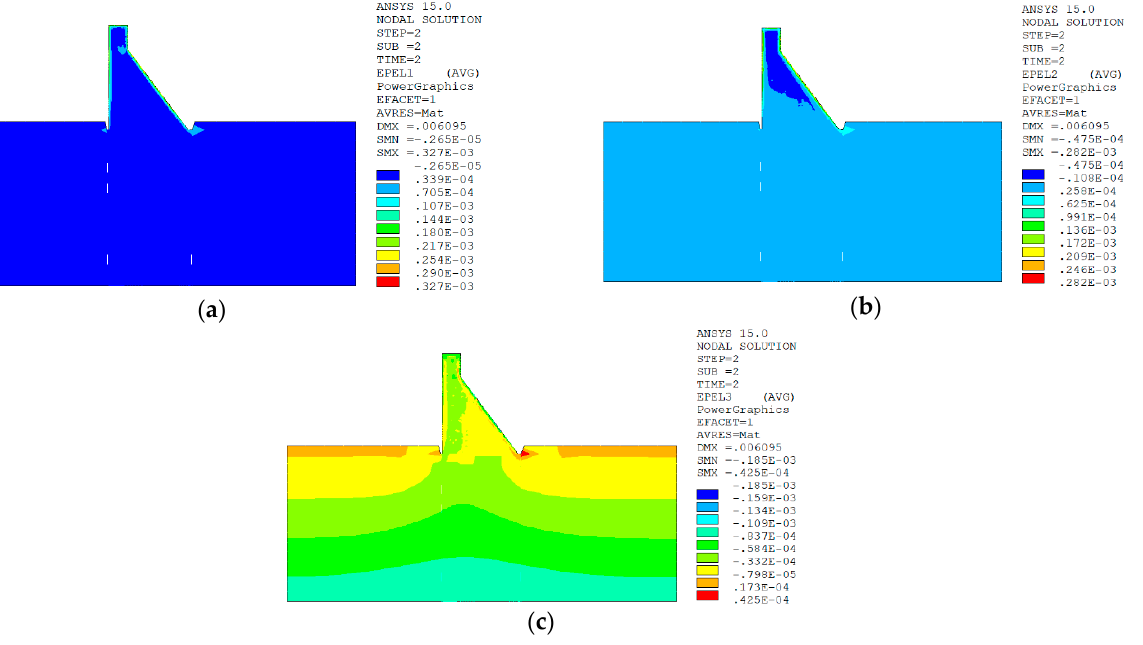
Figure 17. The cloud charts of the three principal strains on the section z = 21 m are calculated by the macro-meso model under the temperature drop condition, ( a ) The cloud chart of the first prin- cipal strain, ( b ) The cloud chart of the second principal strain, ( c ) The cloud chart of the third prin- cipal strain.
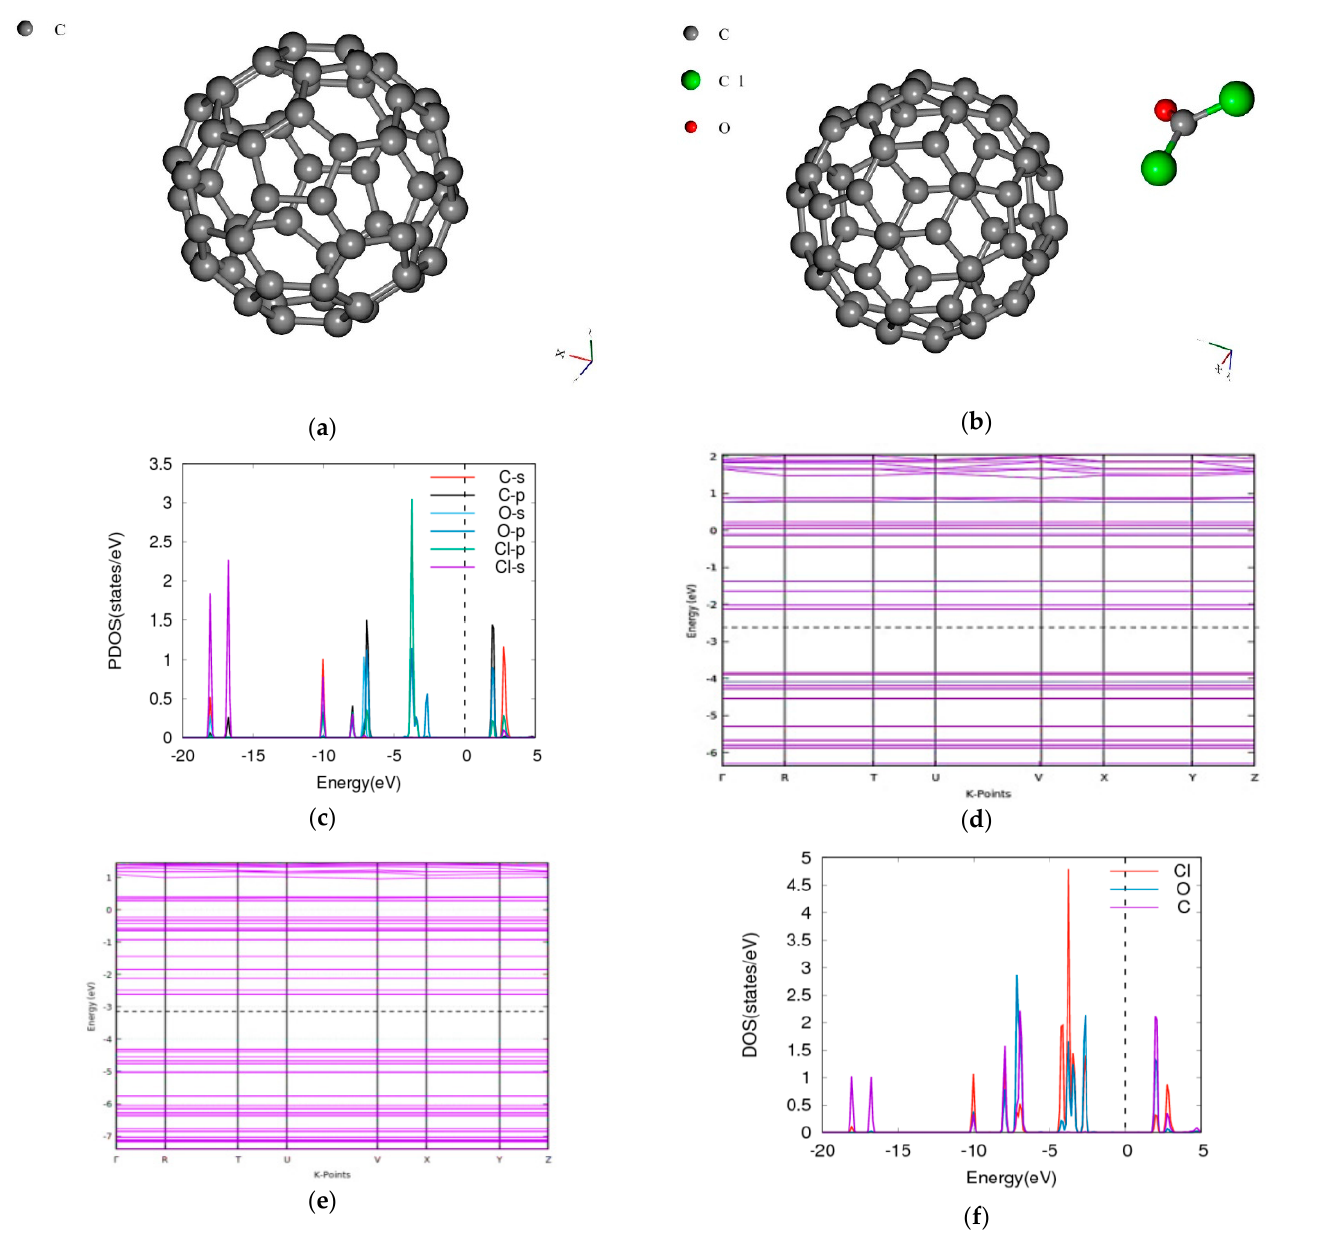
Figure 4. Band structure and density of states for phosgene gas interaction with C60. ( a ) C60, ( b ) phosgene- C60, ( c ) phosgene-C60 PDOS band-gap is ( d ) C60 band structure Eg = 1.6358 eV, ( e ) phosgene-C60 Eg = 1.6069 eV, ( f ) phosgene-C60 DOS.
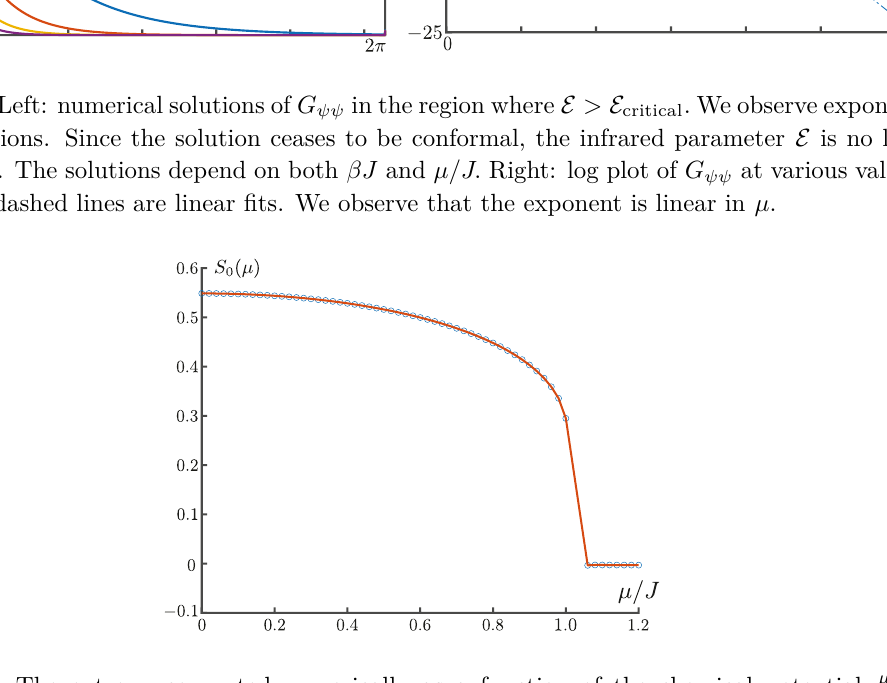
Figure 8 . The entropy computed numerically as a function of the chemical potential µ . For J each value of µ, we compute the free energy and entropy on a numerical grid of size 2 25 at small temperatures and extrapolate the zero temperature entropy. Note at µ = 0 , we obtain S (0) ≈ 0 0 . 5484 which is close to the value predicted by the index log(2 cos π ) ≈ 0 . 5493 . The transition 6 happens slightly above µ = µ = J, where the exponential decaying solution (2.59) starts to appear. c Extrapolating the precise zero temperature entropy becomes involved near the transition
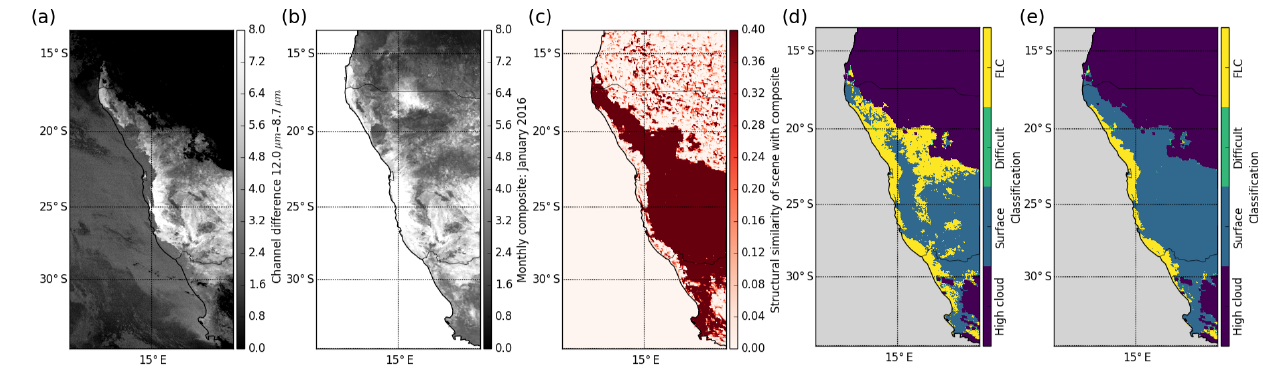
Figure 1. (a) An exemplary scene (13 January 2016, 05:00UTC) in the channel combination 12.0–8.7µm is compared to (b) the monthly composite of January 2016 resulting in (c) the structural similarity of the scene with the composite. (d) Illustration of the classification results relying on spectral tests only and (e) including the SSIM test. Quality flags are not applied in this example.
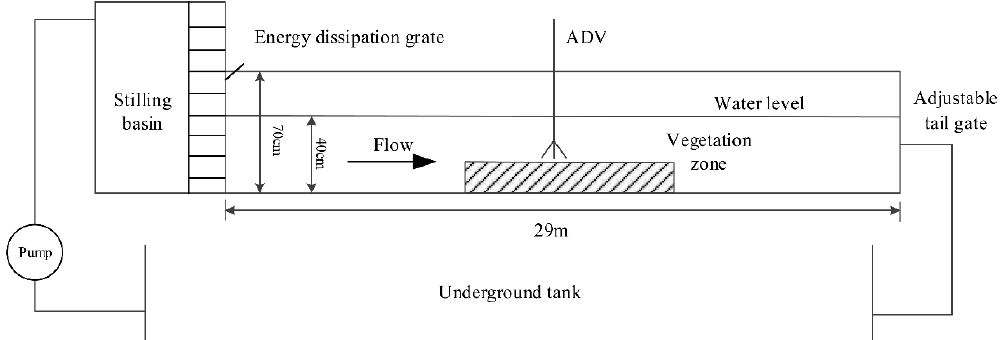
Figure 1. General layout of the open channel flume. ADV—acoustic Doppler velocimeter.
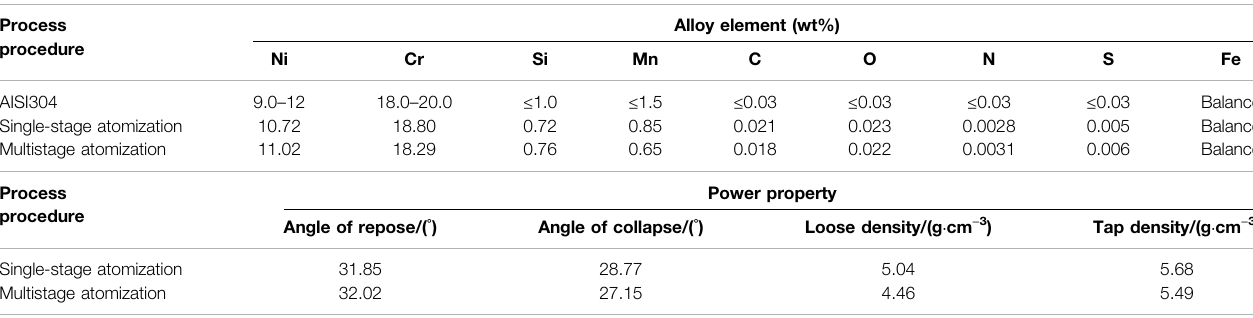
Alloy element (wt%)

==============================

Print only the lines from the opening line of the listing to the line containing "Figure 8 . The", inclusive, exactly as they appear and without pictures.

Figure 17. The cloud charts of the three principal strains on the section z = 21 m are calculated by the macro-meso model under the temperature drop condition, ( a ) The cloud chart of the first prin- cipal strain, ( b ) The cloud chart of the second principal strain, ( c ) The cloud chart of the third prin- cipal strain.
Figure 4. Band structure and density of states for phosgene gas interaction with C60. ( a ) C60, ( b ) phosgene- C60, ( c ) phosgene-C60 PDOS band-gap is ( d ) C60 band structure Eg = 1.6358 eV, ( e ) phosgene-C60 Eg = 1.6069 eV, ( f ) phosgene-C60 DOS.
Figure 8 . The entropy computed numerically as a function of the chemical potential µ . For J each value of µ, we compute the free energy and entropy on a numerical grid of size 2 25 at small temperatures and extrapolate the zero temperature entropy. Note at µ = 0 , we obtain S (0) ≈ 0 0 . 5484 which is close to the value predicted by the index log(2 cos π ) ≈ 0 . 5493 . The transition 6 happens slightly above µ = µ = J, where the exponential decaying solution (2.59) starts to appear. c Extrapolating the precise zero temperature entropy becomes involved near the transition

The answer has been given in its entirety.